Task instructions: Replace every "catalogue" with "catalog" in all the items of collected data below, and leave everything else the same.

Collected data:
* * * * * * * * *
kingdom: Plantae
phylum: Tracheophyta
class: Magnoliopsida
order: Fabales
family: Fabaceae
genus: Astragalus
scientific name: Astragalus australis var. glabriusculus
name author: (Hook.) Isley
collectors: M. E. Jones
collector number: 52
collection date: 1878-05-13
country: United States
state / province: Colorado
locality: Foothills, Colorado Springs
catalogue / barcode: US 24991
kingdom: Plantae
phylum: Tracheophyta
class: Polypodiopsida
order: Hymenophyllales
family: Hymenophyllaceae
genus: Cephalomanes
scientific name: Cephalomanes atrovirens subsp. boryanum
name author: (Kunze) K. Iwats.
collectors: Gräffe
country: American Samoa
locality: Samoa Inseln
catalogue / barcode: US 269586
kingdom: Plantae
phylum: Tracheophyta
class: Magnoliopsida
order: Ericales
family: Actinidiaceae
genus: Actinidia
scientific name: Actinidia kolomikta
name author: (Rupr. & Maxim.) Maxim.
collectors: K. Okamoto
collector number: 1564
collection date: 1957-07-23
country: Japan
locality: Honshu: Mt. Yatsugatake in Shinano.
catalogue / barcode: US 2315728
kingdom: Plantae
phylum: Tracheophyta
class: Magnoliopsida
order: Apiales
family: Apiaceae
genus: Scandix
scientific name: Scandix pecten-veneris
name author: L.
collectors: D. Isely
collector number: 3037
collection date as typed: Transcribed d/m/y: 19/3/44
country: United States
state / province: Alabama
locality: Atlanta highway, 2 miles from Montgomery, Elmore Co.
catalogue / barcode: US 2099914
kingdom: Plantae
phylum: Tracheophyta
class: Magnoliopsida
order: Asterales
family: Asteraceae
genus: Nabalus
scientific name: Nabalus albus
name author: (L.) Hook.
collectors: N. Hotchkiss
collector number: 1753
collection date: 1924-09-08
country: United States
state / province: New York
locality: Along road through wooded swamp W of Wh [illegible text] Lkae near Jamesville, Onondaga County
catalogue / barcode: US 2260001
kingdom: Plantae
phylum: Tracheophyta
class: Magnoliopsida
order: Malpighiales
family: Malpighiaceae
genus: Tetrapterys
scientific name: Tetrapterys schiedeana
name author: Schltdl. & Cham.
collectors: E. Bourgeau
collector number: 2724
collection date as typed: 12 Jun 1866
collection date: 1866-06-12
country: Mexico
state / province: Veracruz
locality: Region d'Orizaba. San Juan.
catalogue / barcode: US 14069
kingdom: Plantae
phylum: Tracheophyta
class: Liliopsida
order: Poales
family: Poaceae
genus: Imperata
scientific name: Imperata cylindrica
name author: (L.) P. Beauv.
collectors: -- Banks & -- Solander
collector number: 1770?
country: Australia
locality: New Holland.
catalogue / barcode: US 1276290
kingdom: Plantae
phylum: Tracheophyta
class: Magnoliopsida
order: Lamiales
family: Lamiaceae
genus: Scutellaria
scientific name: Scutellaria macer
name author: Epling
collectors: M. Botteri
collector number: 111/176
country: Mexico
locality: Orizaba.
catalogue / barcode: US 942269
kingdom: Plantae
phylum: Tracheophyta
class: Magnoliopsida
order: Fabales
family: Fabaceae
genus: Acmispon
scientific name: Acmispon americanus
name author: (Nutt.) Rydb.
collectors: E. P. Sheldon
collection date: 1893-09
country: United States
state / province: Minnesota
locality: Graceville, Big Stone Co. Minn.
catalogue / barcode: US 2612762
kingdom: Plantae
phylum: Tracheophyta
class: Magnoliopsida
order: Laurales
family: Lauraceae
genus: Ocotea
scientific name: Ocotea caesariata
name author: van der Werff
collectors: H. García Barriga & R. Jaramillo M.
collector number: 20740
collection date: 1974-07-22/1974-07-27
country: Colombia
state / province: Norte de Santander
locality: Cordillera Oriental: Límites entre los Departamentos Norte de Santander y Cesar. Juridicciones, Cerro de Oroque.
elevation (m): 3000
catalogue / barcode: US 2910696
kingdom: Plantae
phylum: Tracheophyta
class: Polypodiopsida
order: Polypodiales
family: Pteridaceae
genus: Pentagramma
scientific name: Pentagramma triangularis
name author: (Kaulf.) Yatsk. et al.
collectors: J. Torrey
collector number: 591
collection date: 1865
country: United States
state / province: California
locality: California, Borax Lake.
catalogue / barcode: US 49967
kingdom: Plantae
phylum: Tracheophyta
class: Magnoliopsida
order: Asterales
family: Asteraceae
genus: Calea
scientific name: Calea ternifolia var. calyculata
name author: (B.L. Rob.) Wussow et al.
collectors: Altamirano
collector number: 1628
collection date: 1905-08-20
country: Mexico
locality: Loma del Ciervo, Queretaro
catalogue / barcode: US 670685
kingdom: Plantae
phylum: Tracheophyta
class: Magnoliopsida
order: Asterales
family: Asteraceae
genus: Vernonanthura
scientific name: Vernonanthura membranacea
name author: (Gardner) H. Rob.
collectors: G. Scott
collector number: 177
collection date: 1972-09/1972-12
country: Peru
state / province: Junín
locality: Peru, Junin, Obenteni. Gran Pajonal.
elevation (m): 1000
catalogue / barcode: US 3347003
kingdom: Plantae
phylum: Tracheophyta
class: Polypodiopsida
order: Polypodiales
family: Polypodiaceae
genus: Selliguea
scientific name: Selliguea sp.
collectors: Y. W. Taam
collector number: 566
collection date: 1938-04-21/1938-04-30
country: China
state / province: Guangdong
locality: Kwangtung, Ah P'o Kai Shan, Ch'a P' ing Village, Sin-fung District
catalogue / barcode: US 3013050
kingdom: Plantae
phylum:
* * * * * * * * *
Worked answer:
kingdom: Plantae
phylum: Tracheophyta
class: Magnoliopsida
order: Fabales
family: Fabaceae
genus: Astragalus
scientific name: Astragalus australis var. glabriusculus
name author: (Hook.) Isley
collectors: M. E. Jones
collector number: 52
collection date: 1878-05-13
country: United States
state / province: Colorado
locality: Foothills, Colorado Springs
catalog / barcode: US 24991
kingdom: Plantae
phylum: Tracheophyta
class: Polypodiopsida
order: Hymenophyllales
family: Hymenophyllaceae
genus: Cephalomanes
scientific name: Cephalomanes atrovirens subsp. boryanum
name author: (Kunze) K. Iwats.
collectors: Gräffe
country: American Samoa
locality: Samoa Inseln
catalog / barcode: US 269586
kingdom: Plantae
phylum: Tracheophyta
class: Magnoliopsida
order: Ericales
family: Actinidiaceae
genus: Actinidia
scientific name: Actinidia kolomikta
name author: (Rupr. & Maxim.) Maxim.
collectors: K. Okamoto
collector number: 1564
collection date: 1957-07-23
country: Japan
locality: Honshu: Mt. Yatsugatake in Shinano.
catalog / barcode: US 2315728
kingdom: Plantae
phylum: Tracheophyta
class: Magnoliopsida
order: Apiales
family: Apiaceae
genus: Scandix
scientific name: Scandix pecten-veneris
name author: L.
collectors: D. Isely
collector number: 3037
collection date as typed: Transcribed d/m/y: 19/3/44
country: United States
state / province: Alabama
locality: Atlanta highway, 2 miles from Montgomery, Elmore Co.
catalog / barcode: US 2099914
kingdom: Plantae
phylum: Tracheophyta
class: Magnoliopsida
order: Asterales
family: Asteraceae
genus: Nabalus
scientific name: Nabalus albus
name author: (L.) Hook.
collectors: N. Hotchkiss
collector number: 1753
collection date: 1924-09-08
country: United States
state / province: New York
locality: Along road through wooded swamp W of Wh [illegible text] Lkae near Jamesville, Onondaga County
catalog / barcode: US 2260001
kingdom: Plantae
phylum: Tracheophyta
class: Magnoliopsida
order: Malpighiales
family: Malpighiaceae
genus: Tetrapterys
scientific name: Tetrapterys schiedeana
name author: Schltdl. & Cham.
collectors: E. Bourgeau
collector number: 2724
collection date as typed: 12 Jun 1866
collection date: 1866-06-12
country: Mexico
state / province: Veracruz
locality: Region d'Orizaba. San Juan.
catalog / barcode: US 14069
kingdom: Plantae
phylum: Tracheophyta
class: Liliopsida
order: Poales
family: Poaceae
genus: Imperata
scientific name: Imperata cylindrica
name author: (L.) P. Beauv.
collectors: -- Banks & -- Solander
collector number: 1770?
country: Australia
locality: New Holland.
catalog / barcode: US 1276290
kingdom: Plantae
phylum: Tracheophyta
class: Magnoliopsida
order: Lamiales
family: Lamiaceae
genus: Scutellaria
scientific name: Scutellaria macer
name author: Epling
collectors: M. Botteri
collector number: 111/176
country: Mexico
locality: Orizaba.
catalog / barcode: US 942269
kingdom: Plantae
phylum: Tracheophyta
class: Magnoliopsida
order: Fabales
family: Fabaceae
genus: Acmispon
scientific name: Acmispon americanus
name author: (Nutt.) Rydb.
collectors: E. P. Sheldon
collection date: 1893-09
country: United States
state / province: Minnesota
locality: Graceville, Big Stone Co. Minn.
catalog / barcode: US 2612762
kingdom: Plantae
phylum: Tracheophyta
class: Magnoliopsida
order: Laurales
family: Lauraceae
genus: Ocotea
scientific name: Ocotea caesariata
name author: van der Werff
collectors: H. García Barriga & R. Jaramillo M.
collector number: 20740
collection date: 1974-07-22/1974-07-27
country: Colombia
state / province: Norte de Santander
locality: Cordillera Oriental: Límites entre los Departamentos Norte de Santander y Cesar. Juridicciones, Cerro de Oroque.
elevation (m): 3000
catalog / barcode: US 2910696
kingdom: Plantae
phylum: Tracheophyta
class: Polypodiopsida
order: Polypodiales
family: Pteridaceae
genus: Pentagramma
scientific name: Pentagramma triangularis
name author: (Kaulf.) Yatsk. et al.
collectors: J. Torrey
collector number: 591
collection date: 1865
country: United States
state / province: California
locality: California, Borax Lake.
catalog / barcode: US 49967
kingdom: Plantae
phylum: Tracheophyta
class: Magnoliopsida
order: Asterales
family: Asteraceae
genus: Calea
scientific name: Calea ternifolia var. calyculata
name author: (B.L. Rob.) Wussow et al.
collectors: Altamirano
collector number: 1628
collection date: 1905-08-20
country: Mexico
locality: Loma del Ciervo, Queretaro
catalog / barcode: US 670685
kingdom: Plantae
phylum: Tracheophyta
class: Magnoliopsida
order: Asterales
family: Asteraceae
genus: Vernonanthura
scientific name: Vernonanthura membranacea
name author: (Gardner) H. Rob.
collectors: G. Scott
collector number: 177
collection date: 1972-09/1972-12
country: Peru
state / province: Junín
locality: Peru, Junin, Obenteni. Gran Pajonal.
elevation (m): 1000
catalog / barcode: US 3347003
kingdom: Plantae
phylum: Tracheophyta
class: Polypodiopsida
order: Polypodiales
family: Polypodiaceae
genus: Selliguea
scientific name: Selliguea sp.
collectors: Y. W. Taam
collector number: 566
collection date: 1938-04-21/1938-04-30
country: China
state / province: Guangdong
locality: Kwangtung, Ah P'o Kai Shan, Ch'a P' ing Village, Sin-fung District
catalog / barcode: US 3013050
kingdom: Plantae
phylum:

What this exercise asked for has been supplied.